副業で年間20万円を超える所得がある場合、確定申告が必要だ(国税庁「給与所得者で確定申告が必要な人」)。ただし20万円以下でも住民税の申告は必要なので注意してほしい。

会社に副業がバレたくない場合は、確定申告時に住民税を「自分で納付(普通徴収)」に設定する。詳細は自治体の税務課に確認しよう。

また、クラウドソーシングの報酬は源泉徴収されないケースが多い。年間の収支をスプレッドシートなどで記録しておくと、確定申告がスムーズになる。経費として計上できるものには、ChatGPT有料プランの月額料金やPC周辺機器などがある。

FAQ

GPT-5.5 Instantは完全無料で使えるの?

ChatGPT無料プランでGPT-5.5 Instantが利用可能だが、5時間あたり10メッセージの制限がある(2026年5月時点)。上限を超えるとminiモデルに切り替わる。副業で本格的に使うなら、Goプラン(月額8ドル・約1,200円)も検討しよう。

AI副業は未経験でも始められる?

始められる。
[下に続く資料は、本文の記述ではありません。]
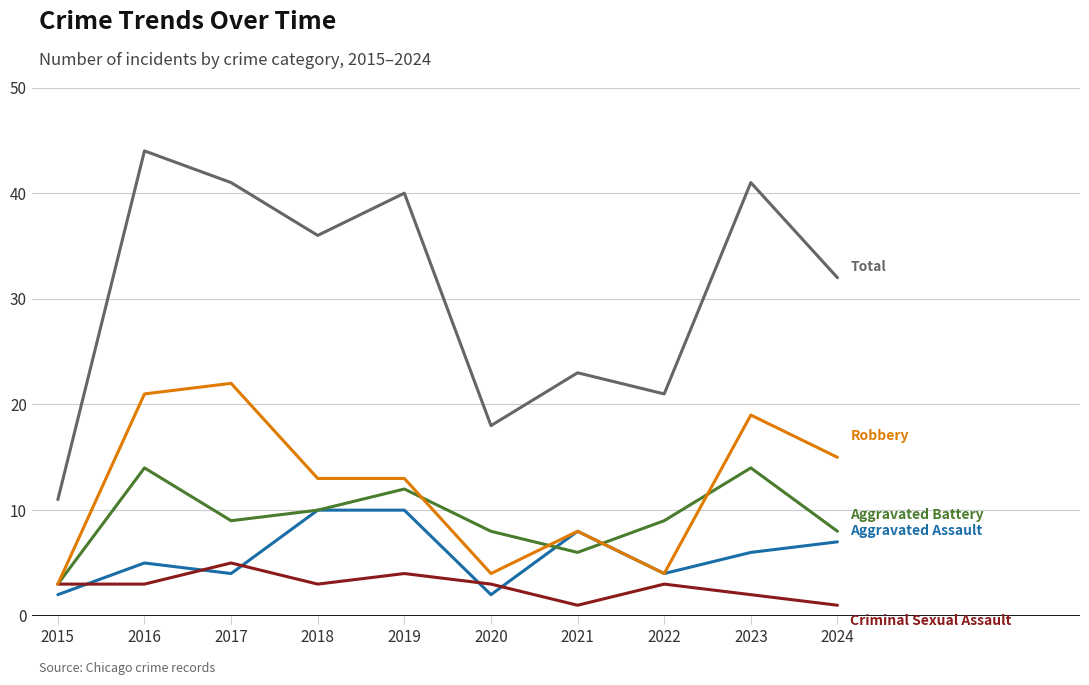

What is the total value across all series at 2022?

41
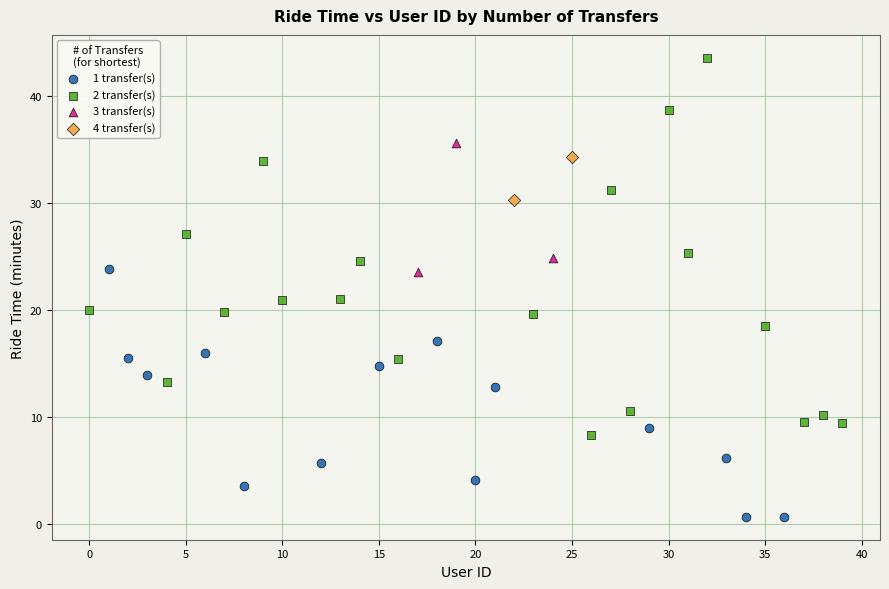

Which series reaches the minimum Y coordinate?

1 transfer(s)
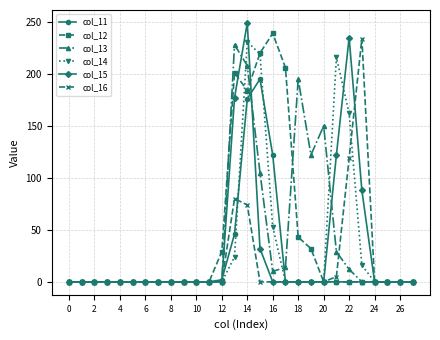

How many categories are shown in the chart?

28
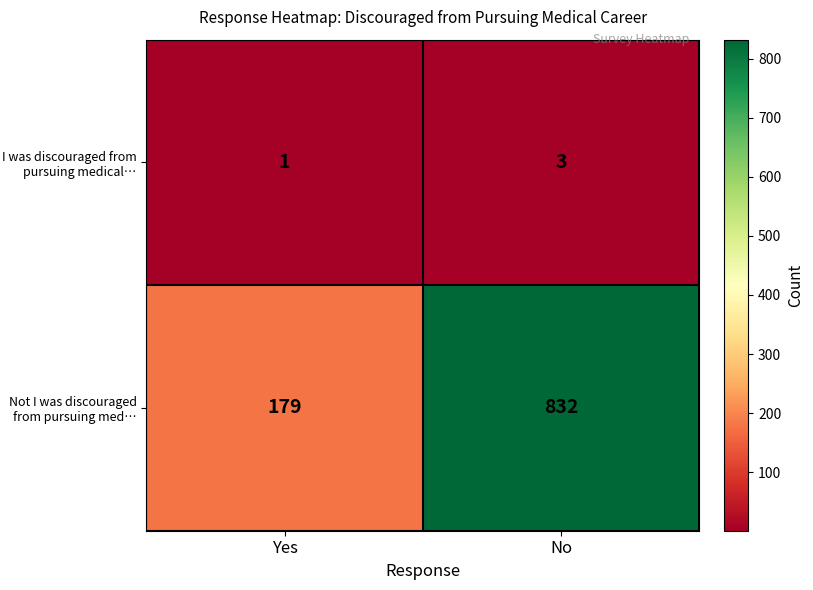

What is the sum of all Not I was discouraged from pursuing med… values?

1011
リサーチ代行や翻訳補助は専門資格が不要で、クラウドソーシングには「未経験OK」の案件も多い。ただし最初の数件は低単価になるのが現実だ。3〜5件の実績を積めば、通常単価で受注できるようになる。

AIで作った成果物をそのまま納品していいの?

AIの出力をそのまま納品するのは推奨しない。事実確認・品質チェック・クライアントの要望に合わせた調整は必ず人間が行うべきだ。また、「AI活用」を明示するかどうかはクライアントのポリシーに従おう。案件によっては禁止されている場合もある。

ChatGPTの無料枠だけで月1万円稼げる?

可能だが効率面では課題がある。5時間10メッセージの制限内で作業を回すには、プロンプトを事前に整理し、1回のやり取りで最大限の出力を得る工夫が必要だ。月1万円を安定して稼ぐなら、Goプラン(月額約1,200円)への投資は十分に回収できる。

副業の収入に税金はかかる?

かかる。副業の所得(収入 − 経費)が年間20万円を超えると所得税の確定申告が必要だ。20万円以下でも住民税の申告は必要なので、自治体の窓口で手続きしよう。ChatGPTの月額料金や通信費は経費として計上できる可能性がある。